(Dataset excerpts)
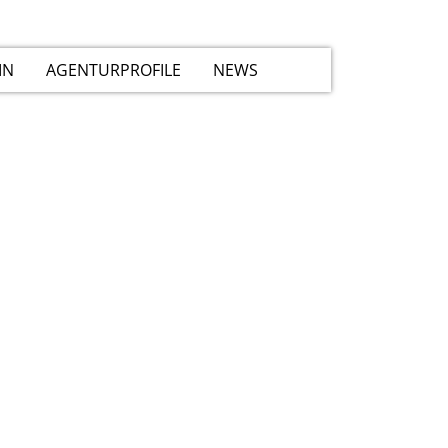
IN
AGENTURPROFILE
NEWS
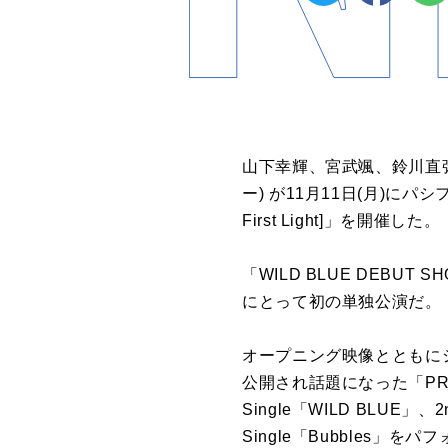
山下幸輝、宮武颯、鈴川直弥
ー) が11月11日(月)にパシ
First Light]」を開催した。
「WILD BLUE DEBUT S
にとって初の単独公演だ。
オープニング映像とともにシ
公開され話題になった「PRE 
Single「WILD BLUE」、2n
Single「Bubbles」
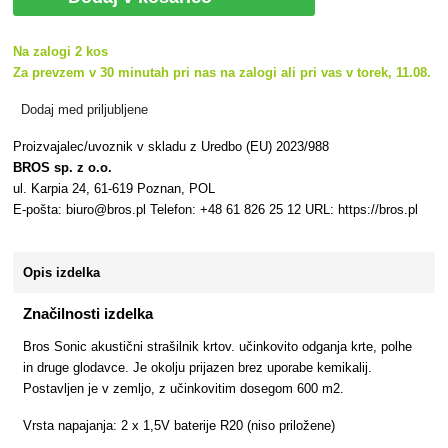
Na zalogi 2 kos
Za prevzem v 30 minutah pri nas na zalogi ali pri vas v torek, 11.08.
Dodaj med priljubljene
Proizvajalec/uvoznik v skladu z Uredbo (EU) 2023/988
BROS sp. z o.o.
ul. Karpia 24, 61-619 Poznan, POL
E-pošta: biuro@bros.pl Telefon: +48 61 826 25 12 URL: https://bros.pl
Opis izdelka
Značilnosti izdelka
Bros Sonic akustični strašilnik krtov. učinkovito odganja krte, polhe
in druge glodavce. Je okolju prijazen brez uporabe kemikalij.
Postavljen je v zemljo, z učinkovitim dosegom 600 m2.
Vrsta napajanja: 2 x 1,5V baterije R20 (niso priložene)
--
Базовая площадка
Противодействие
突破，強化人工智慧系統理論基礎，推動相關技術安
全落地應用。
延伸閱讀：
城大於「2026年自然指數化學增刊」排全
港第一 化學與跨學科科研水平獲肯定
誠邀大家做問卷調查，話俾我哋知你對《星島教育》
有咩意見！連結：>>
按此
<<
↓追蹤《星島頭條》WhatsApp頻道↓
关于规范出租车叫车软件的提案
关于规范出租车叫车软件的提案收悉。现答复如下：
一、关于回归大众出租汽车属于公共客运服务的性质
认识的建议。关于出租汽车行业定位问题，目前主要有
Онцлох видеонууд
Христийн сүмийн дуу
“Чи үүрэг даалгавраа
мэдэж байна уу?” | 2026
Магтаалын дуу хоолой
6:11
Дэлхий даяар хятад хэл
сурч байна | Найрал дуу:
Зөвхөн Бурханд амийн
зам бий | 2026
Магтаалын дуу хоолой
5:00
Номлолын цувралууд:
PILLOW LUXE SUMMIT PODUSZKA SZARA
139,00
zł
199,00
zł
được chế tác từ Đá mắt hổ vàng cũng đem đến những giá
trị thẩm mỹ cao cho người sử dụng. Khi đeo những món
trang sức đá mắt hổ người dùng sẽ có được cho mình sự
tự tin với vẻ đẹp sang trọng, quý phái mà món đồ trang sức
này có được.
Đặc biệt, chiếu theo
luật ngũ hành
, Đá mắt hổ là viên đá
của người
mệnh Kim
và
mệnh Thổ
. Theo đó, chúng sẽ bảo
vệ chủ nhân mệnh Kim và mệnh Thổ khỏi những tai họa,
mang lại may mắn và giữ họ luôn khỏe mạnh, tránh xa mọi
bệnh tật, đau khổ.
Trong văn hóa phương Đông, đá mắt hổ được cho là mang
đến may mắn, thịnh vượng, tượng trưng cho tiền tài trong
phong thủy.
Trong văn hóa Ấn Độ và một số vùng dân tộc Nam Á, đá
---
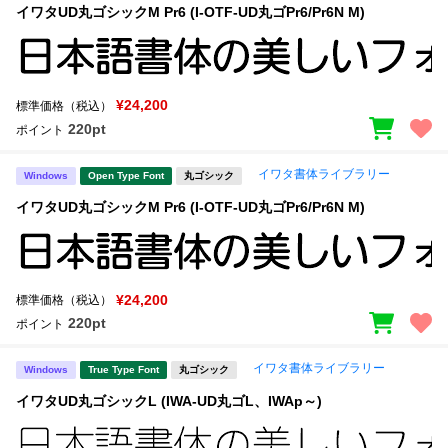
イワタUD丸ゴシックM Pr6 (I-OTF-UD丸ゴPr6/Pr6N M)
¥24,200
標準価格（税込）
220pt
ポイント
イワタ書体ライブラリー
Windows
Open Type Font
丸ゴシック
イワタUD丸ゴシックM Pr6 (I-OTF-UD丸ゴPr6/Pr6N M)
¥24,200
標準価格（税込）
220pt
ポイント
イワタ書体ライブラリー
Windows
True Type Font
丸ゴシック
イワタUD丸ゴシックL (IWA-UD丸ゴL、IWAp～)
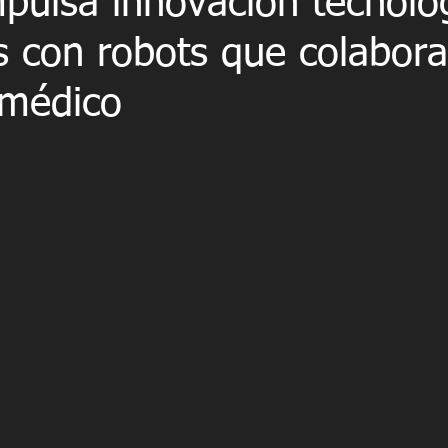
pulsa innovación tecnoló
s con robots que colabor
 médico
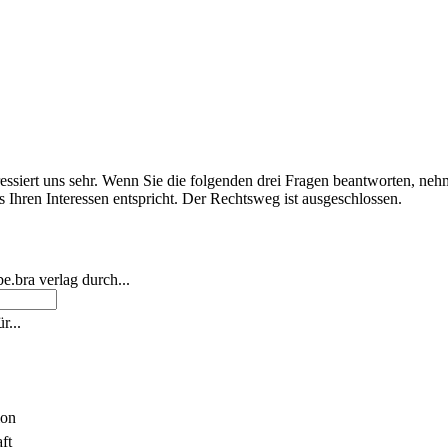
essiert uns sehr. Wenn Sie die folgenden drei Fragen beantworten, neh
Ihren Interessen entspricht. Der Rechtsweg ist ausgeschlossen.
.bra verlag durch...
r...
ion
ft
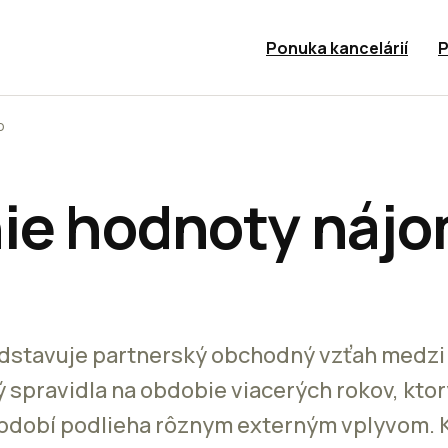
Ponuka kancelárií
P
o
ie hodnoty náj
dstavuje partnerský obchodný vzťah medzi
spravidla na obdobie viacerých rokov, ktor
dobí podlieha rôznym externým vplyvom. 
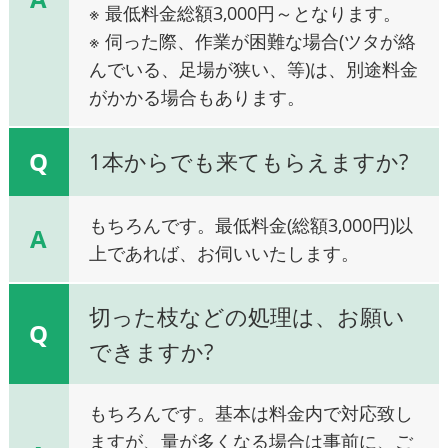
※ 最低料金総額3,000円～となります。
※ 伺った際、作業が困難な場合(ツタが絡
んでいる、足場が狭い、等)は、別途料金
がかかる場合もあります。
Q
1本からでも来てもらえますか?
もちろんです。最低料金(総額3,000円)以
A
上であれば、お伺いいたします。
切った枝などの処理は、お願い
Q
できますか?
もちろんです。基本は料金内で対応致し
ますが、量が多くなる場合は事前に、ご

**What needs to be done:** Would you print exactly, and only, the lines of the data above from the line with "này có được." through the line with "Trong văn hóa Ấn", inclusive?

**Output below:**
này có được.
Đặc biệt, chiếu theo
luật ngũ hành
, Đá mắt hổ là viên đá
của người
mệnh Kim
và
mệnh Thổ
. Theo đó, chúng sẽ bảo
vệ chủ nhân mệnh Kim và mệnh Thổ khỏi những tai họa,
mang lại may mắn và giữ họ luôn khỏe mạnh, tránh xa mọi
bệnh tật, đau khổ.
Trong văn hóa phương Đông, đá mắt hổ được cho là mang
đến may mắn, thịnh vượng, tượng trưng cho tiền tài trong
phong thủy.
Trong văn hóa Ấn Độ và một số vùng dân tộc Nam Á, đá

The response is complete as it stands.